Severe COVID-19 may lead to low ‘gray matter’ in brain after oxygen therapy, says study

Lower gray matter volume in frontal-temporal network of brain has been related with a higher-level of disorderamid COVID-19 patients, even six months after hospital discharge, study revealed.

COVID-19 patients who receive “oxygen therapy” or experience fever may view “gray matter volume” reduction in the frontal-temporal network of the brain, says a new study conducted by researchers at Georgia State University and the Georgia Institute of Technology. Gray matter is vital for processing information in the brain and its abnormality may affect how well neurons function and communicate.

India has been badly hit by coronavirus, leading to exponential rise in total cases and following deaths. Many patients who recovered were also determined with black fungus. “People with severe cases of Covid-19 who require oxygen and/or ventilator support with prolonged hospitalisation seem to be at a higher risk of developing neurological symptoms,” Dr Pavan Pai, neurologist, Wockhardt Hospital, told IndiaToday.In.

The study declares lower gray matter volume in the frontal-temporal network of the brain has been related with a higher-level of disability among COVID-19 patients, even six months after hospital discharge, the study disclosed.

“Science has shown that the brain’s structure affects its function, and abnormal brain imaging has emerged as a major feature of COVID-19,” said Kuaikuai Duan, the study’s first author, a graduate research assistant at TReNDS and PhD student in Georgia Tech’s School of Electrical and Computer Engineering.

The survey showed patients with higher levels of disability had lower gray matter volume. Gray matter volume was also crucially reduced in patients receiving oxygen therapy compared to patients not receiving oxygen therapy. Patients with fever had a significant reduction in gray matter volume in the inferior and middle temporal gyri and the fusiform gyrus compared to patients without fever. The results suggest COVID-19 may affect the frontal-temporal network through fever or lack of oxygen.

This implies that gray matter changes in the frontal region of the brain may underlie the mood disturbances commonly displayed by COVID-19 patients. Microsoft’s First Annual Work Trend Index Shows 74 Percent Indian Workers Keen on Flexible Remote Work Options
Microsoft’s data is clear: extreme flexibility and hybrid work will define the post-pandemic workplace.

The findings witness that remote work has created new opportunities
Organisations need to rethink the entire employee experience
At the same time, digital overload is real and rising

Nearly three-fourths (74 percent) of Indian employees say they want more flexible remote work options while at the same time 73 percent of them are also craving more in-person time with their teams, according to findings of Microsoft’s first annual work trend index released on Thursday.

To prepare, 73 percent of business decision makers are considering redesigning physical spaces to better accommodate hybrid work environments. The data is clear: extreme flexibility and hybrid work will define the post-pandemic workplace.

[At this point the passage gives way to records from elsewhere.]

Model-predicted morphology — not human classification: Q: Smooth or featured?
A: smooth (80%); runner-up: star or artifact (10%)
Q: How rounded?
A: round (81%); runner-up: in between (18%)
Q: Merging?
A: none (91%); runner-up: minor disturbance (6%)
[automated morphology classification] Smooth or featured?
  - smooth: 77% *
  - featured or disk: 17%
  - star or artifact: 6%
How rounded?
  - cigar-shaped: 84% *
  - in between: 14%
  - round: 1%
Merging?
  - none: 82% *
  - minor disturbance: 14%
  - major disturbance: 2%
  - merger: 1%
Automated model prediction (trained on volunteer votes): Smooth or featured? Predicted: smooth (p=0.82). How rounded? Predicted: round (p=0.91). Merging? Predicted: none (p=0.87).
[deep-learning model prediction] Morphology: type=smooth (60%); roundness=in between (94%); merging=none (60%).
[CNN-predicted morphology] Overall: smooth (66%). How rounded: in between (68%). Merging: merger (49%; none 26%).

Microsoft said last year’s move to remote work raised feelings of addition for workers because everyone was in the same near room.

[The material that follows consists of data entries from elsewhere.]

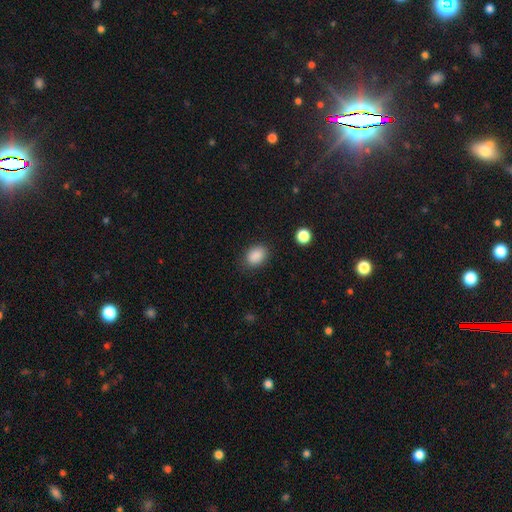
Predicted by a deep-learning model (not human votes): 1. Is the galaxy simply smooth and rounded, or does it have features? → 88% smooth, 9% star or artifact, 3% featured or disk.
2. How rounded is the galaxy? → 74% in between, 25% round, 1% cigar-shaped.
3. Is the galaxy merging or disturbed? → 82% none, 13% minor disturbance, 4% major disturbance, 1% merger.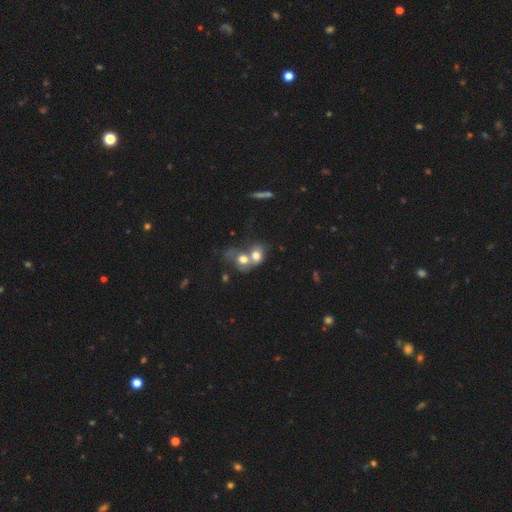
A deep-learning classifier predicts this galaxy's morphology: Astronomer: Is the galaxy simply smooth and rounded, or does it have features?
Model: smooth — 65%.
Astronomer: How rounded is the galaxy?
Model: round — 51% (runner-up: in between, 47%).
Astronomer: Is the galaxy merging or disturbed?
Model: merger — 73%.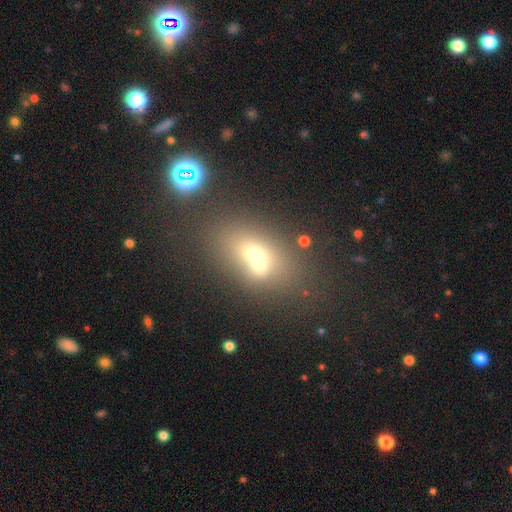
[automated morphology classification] smooth_or_featured: smooth (p=0.53) [alt: featured or disk p=0.27]
how_rounded: in between (p=0.64) [alt: round p=0.31]
merging: merger (p=0.50) [alt: none p=0.35]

The 2021 work trend index outlines findings from a study of more than 30,000 people in 31 countries and analyses trillions of aggregate productivity and labour signals across Microsoft 365 and LinkedIn. It also includes perspectives from experts who have studied collaboration, social capital, and space design at work for decades.

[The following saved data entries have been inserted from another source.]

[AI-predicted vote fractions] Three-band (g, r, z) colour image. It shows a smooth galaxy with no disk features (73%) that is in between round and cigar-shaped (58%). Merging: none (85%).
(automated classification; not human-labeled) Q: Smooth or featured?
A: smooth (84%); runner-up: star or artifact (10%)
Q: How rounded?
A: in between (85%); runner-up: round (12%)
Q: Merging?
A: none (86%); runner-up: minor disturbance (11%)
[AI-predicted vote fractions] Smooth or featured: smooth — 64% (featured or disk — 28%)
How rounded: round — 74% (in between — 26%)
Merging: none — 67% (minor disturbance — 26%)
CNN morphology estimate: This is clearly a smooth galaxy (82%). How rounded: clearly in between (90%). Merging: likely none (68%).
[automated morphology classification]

The findings attest that remote work has created new opportunities but there are challenges ahead as well.

“We believe hybrid work is the future and a successful hybrid strategy will require extreme flexibility. As every organisation fundamentally reimagines itself for the hybrid work era, we are collectively learning and innovating on how we will shape the future of work in India. It is time to embrace work as a frame of mind, not a place you go.”

Creating a hybrid work plan for any organisation requires a flexible operating model spanning people, places and processes, show index findings.

To help people succeed, organisations need to rethink the entire employee experience – from creating culture to attracting and retaining talent and building privacy-backed listening systems.

The findings say work has become more human and authentic. Co-workers leaned on each other in new ways to get through the last year.

One among four (24 percent) Indian employees has cried with a colleague and 35 percent people are less likely to feel embarrassed now when their home lives show up at work. As living rooms made way for work meetings, 37 percent people got to meet their co-workers” families.

At the same time, digital overload is real and rising. Self-assessed productivity has remained the same or higher for many employees over the past year, but at a human cost.

About 62 percent of the Indian workforce says their companies are asking too much of them at a time like this and 13 percent say their employer does not care about their work-life balance.

More than half (57 percent) of Indian employees feel overworked and 32 percent feel exhausted.

The findings say India’s first generation of digital natives (Gen Z) appears to be suffering and need to be re-energised. Nearly 71 percent of this generation – those between the ages of 18 and 25 years – say they are only surviving or flat-out struggling.

Very significantly, a vast talent marketplace is one of the brightest outcomes from shift to remote work. Remote job postings on LinkedIn increased more than five times in the last year, and people are taking notice.

This fundamental shift expands economic opportunity for individuals and enables organisations to build high-performing, diverse teams from a near-limitless talent pool.